* [What is required]:
Within the records below, find the line with "Molecules 2023 , 28" and the line with "Table 1. Summary", then reproduce exactly those two lines and all lines between them, without any picture.
---- Given entries
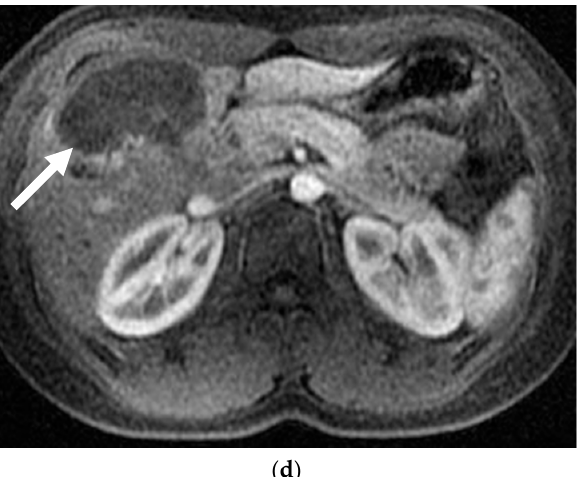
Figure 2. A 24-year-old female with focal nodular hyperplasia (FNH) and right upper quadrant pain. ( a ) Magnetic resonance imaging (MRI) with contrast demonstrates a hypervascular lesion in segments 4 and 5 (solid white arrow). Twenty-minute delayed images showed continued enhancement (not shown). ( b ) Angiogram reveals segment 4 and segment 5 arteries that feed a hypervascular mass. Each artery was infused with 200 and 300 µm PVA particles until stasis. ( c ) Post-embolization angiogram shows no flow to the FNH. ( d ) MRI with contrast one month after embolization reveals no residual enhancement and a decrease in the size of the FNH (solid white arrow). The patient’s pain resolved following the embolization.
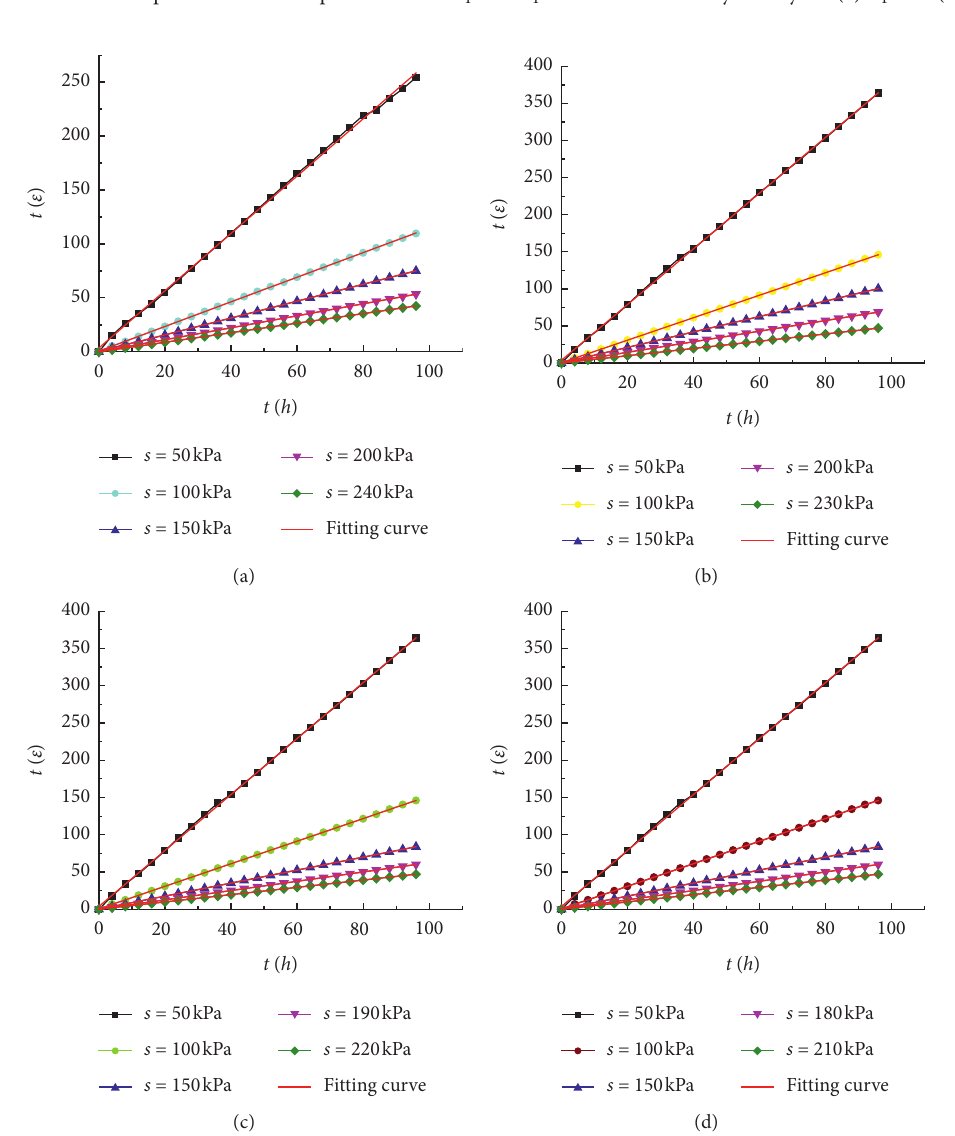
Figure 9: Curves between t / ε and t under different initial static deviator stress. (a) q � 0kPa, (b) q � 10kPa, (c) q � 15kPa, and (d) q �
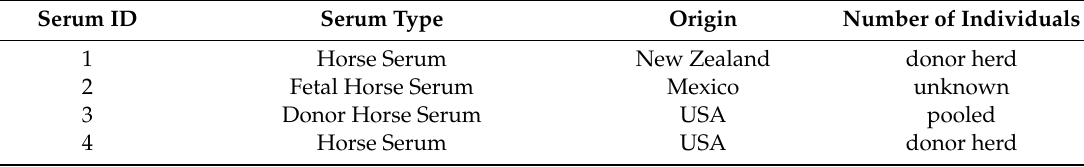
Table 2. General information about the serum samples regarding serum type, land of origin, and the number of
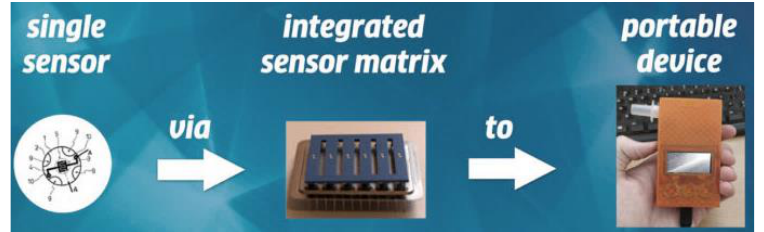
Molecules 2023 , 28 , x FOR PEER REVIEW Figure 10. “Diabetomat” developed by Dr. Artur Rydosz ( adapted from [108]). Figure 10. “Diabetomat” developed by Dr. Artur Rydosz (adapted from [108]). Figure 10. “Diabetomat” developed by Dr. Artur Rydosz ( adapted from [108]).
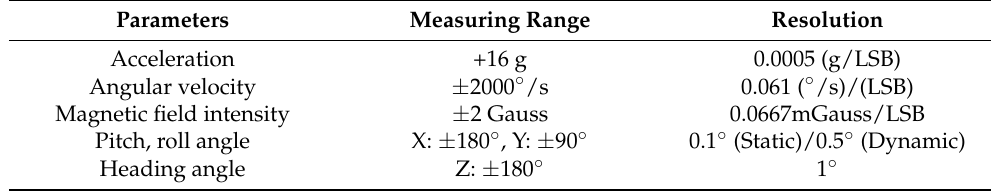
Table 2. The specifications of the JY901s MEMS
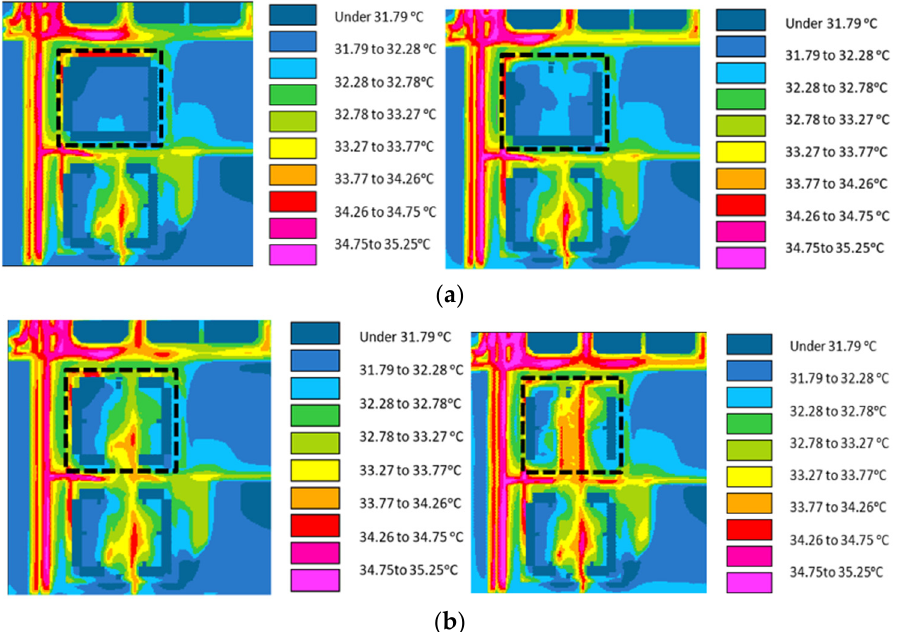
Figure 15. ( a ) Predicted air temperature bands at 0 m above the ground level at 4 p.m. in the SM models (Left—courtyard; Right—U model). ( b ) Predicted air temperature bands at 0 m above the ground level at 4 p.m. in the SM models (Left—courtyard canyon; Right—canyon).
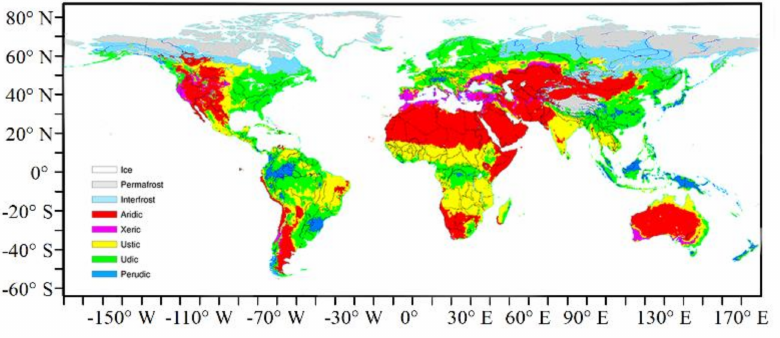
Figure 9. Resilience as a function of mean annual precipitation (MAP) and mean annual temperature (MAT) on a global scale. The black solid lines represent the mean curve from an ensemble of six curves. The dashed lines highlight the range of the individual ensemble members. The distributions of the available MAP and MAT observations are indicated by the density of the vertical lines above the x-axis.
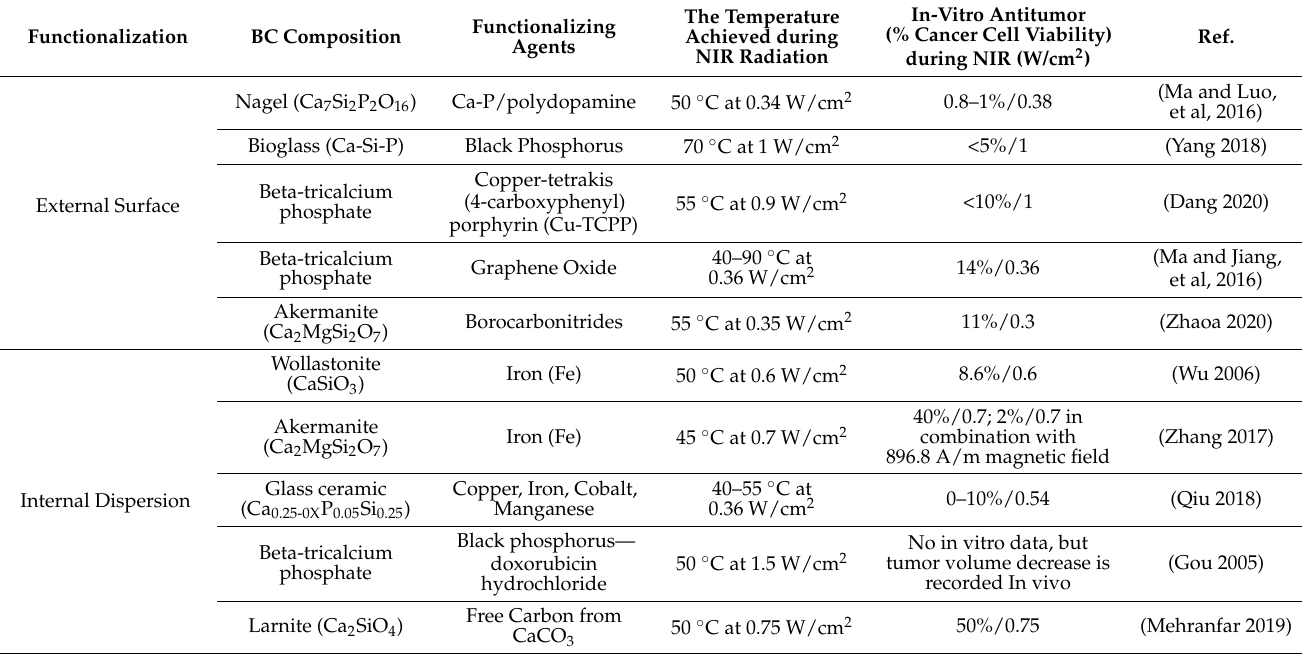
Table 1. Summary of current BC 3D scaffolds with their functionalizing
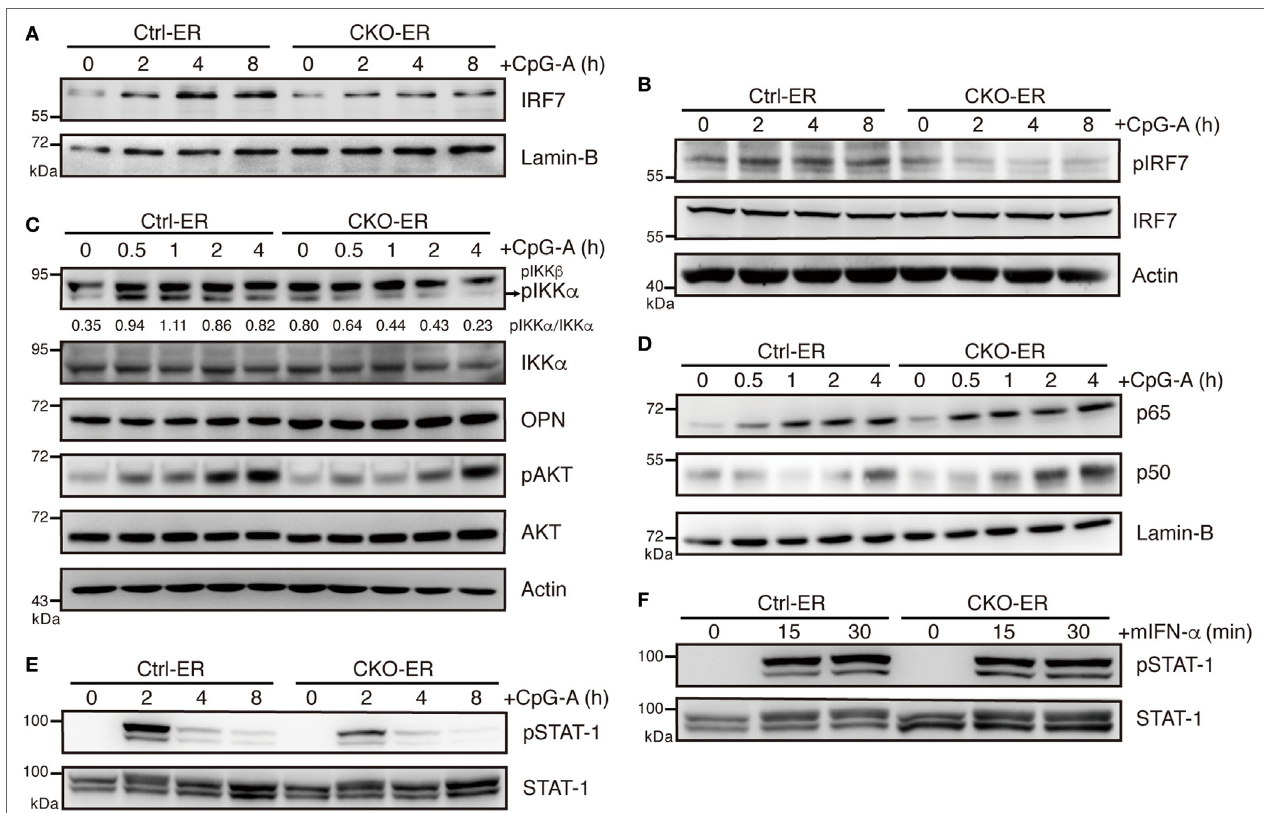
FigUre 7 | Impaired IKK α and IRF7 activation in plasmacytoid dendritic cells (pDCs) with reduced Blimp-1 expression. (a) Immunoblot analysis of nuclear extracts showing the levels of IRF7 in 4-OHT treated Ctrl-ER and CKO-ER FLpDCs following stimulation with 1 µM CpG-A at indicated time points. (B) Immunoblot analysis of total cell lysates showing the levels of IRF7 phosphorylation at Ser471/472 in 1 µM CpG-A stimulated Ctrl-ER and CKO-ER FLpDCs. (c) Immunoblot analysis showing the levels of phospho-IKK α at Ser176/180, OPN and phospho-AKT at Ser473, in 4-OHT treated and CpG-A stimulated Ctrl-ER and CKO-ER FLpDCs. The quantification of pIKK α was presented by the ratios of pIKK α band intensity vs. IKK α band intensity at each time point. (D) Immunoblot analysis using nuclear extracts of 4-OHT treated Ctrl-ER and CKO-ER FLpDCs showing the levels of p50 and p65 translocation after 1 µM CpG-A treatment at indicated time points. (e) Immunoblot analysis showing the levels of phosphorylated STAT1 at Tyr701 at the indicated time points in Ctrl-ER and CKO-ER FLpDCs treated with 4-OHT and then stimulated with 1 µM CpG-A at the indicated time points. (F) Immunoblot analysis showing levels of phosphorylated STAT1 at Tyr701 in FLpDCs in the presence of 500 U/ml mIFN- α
--------
* [Solution below]:
Molecules 2023 , 28 , x FOR PEER REVIEW Figure 10. “Diabetomat” developed by Dr. Artur Rydosz ( adapted from [108]). Figure 10. “Diabetomat” developed by Dr. Artur Rydosz (adapted from [108]). Figure 10. “Diabetomat” developed by Dr. Artur Rydosz ( adapted from [108]).
Table 2. The specifications of the JY901s MEMS
Figure 15. ( a ) Predicted air temperature bands at 0 m above the ground level at 4 p.m. in the SM models (Left—courtyard; Right—U model). ( b ) Predicted air temperature bands at 0 m above the ground level at 4 p.m. in the SM models (Left—courtyard canyon; Right—canyon).
Figure 9. Resilience as a function of mean annual precipitation (MAP) and mean annual temperature (MAT) on a global scale. The black solid lines represent the mean curve from an ensemble of six curves. The dashed lines highlight the range of the individual ensemble members. The distributions of the available MAP and MAT observations are indicated by the density of the vertical lines above the x-axis.
Table 1. Summary of current BC 3D scaffolds with their functionalizing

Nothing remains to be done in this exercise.